=== The problem ===
Pictures must be kept out of the copy. Every entry is to be duplicated exactly.

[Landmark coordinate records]
┌──

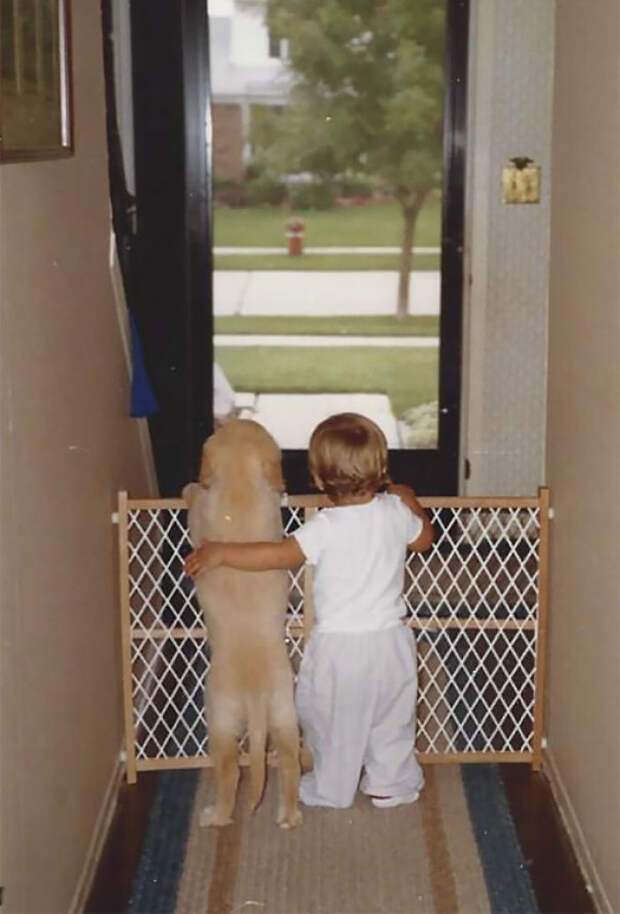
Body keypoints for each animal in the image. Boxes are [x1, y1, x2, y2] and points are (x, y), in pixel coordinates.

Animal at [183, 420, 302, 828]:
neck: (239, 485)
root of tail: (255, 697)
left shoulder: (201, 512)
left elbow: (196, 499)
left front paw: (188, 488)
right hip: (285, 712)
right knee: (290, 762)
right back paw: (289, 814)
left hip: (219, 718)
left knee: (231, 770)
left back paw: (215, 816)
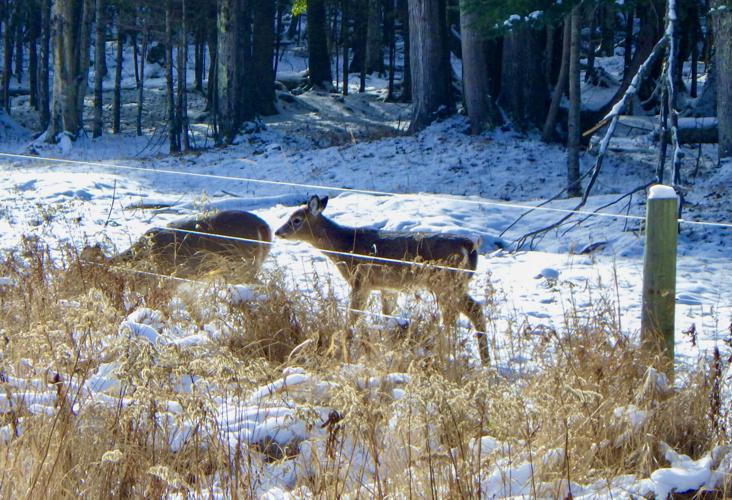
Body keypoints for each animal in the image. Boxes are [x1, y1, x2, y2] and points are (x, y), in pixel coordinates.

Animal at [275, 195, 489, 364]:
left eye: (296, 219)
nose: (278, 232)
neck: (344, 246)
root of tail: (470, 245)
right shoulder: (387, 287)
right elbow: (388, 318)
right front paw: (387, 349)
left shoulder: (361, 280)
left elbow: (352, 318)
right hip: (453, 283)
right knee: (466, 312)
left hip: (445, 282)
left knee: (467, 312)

└──

=== Solution to this exercise ===
Body keypoints for each animal in the image. Boxes are [x1, y1, x2, y2] and points are (x, y), in pixel coordinates.

Animal at [183, 420, 302, 828]:
neck: (239, 485)
root of tail: (255, 697)
left shoulder: (201, 512)
left elbow: (196, 499)
left front paw: (188, 488)
right hip: (285, 712)
right knee: (290, 762)
right back paw: (289, 814)
left hip: (219, 718)
left knee: (231, 770)
left back paw: (215, 816)
Body keypoints for each animal in the image. Boxes are [x1, y1, x2, y2] and points are (x, y), in pixel coordinates.

Animal at [275, 195, 489, 364]:
left eye: (296, 219)
nose: (278, 232)
neck: (344, 246)
root of tail: (470, 245)
right shoulder: (387, 287)
right elbow: (388, 318)
right front paw: (387, 349)
left shoulder: (361, 280)
left elbow: (352, 318)
right hip: (453, 283)
right knee: (466, 312)
left hip: (445, 282)
left knee: (467, 312)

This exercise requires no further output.